**Source text**
The Magic Quadrants of Startup Efficiency
Rocketships and Challengers: The Magic Quadrants of Startup Efficiency and how to use Burn Multiple and Revenue Growth to inform product strategy and execution.
In the lengthening Year of Efficiency, what does it mean to be “efficient”? What does “Efficient Growth” actually mean for a startup? As we read the articles and press releases from the past year plus, it would be easy to think it’s just about layoffs. A 10% reduction in force would do the economic trick. But what about growth? How can you grow while cutting costs?
To know where to go you need to first know where you are. How efficient is your growth and how do you measure it?
This article provides a framework through which to view your organization, business, and product strategy in terms of efficient growth. We start with a definition of efficiency and use that to characterize the “Magic Quadrants of Startup Efficiency” in which all startups sit:
Rocketship: Low-Cost High-Growth
Challenger: High-Cost High-Growth
Concorde: High-Cost Low-Growth
Cirrus: Low-Cost Low-Growth
Lastly, I provide some product strategy direction and actions for what you must focus on to move your business into the Rocketship Magic Quadrant of Low-Cost High Growth. Where we all want to be.

**Given information**
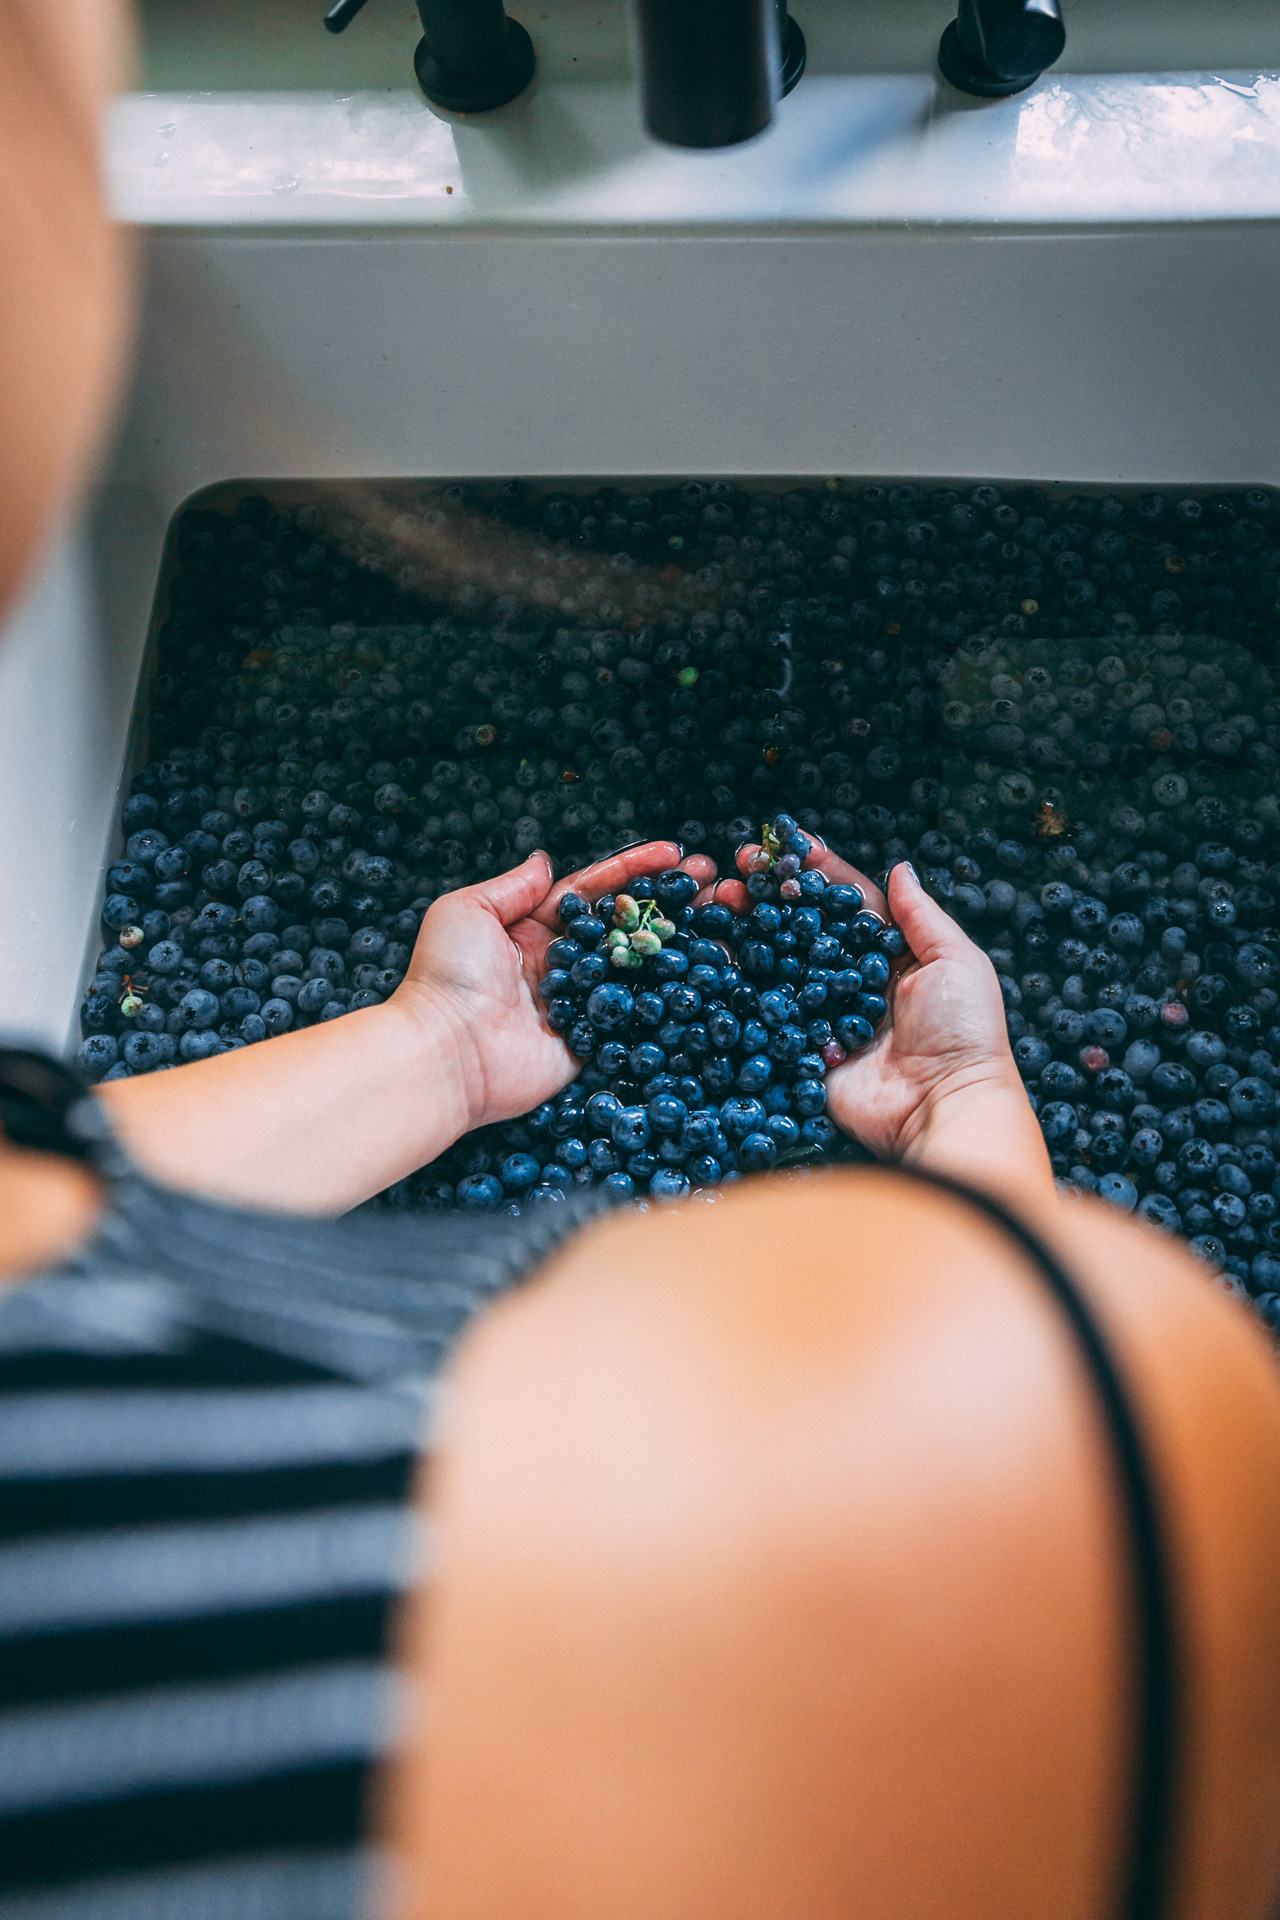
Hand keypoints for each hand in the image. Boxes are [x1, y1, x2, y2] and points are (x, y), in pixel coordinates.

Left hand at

**Assignment 1**
Answer these from the startup efficiency text:
(a) What size of reduction in force does it say would do the economic trick?
(b) Which quadrant is described as High-Cost Low-Growth?
(c) Which quadrant does it say businesses should move into?
**Assignment 2**
Rename "Concorde" to "Zeppelin" in the startup efficiency text, and write out the passage starting at "This article provides" and ending at "want to be.".
**Assignment 3**
List every named quadrant in the startup efficiency text.
The data has no connection to the text.

**Your solution 1**
(a) 10%
(b) Concorde
(c) Rocketship (Low-Cost High-Growth)

**Your solution 2**
This article provides a framework through which to view your organization, business, and product strategy in terms of efficient growth. We start with a definition of efficiency and use that to characterize the “Magic Quadrants of Startup Efficiency” in which all startups sit:
Rocketship: Low-Cost High-Growth
Challenger: High-Cost High-Growth
Zeppelin: High-Cost Low-Growth
Cirrus: Low-Cost Low-Growth
Lastly, I provide some product strategy direction and actions for what you must focus on to move your business into the Rocketship Magic Quadrant of Low-Cost High Growth. Where we all want to be.

**Your solution 3**
Rocketship, Challenger, Concorde, Cirrus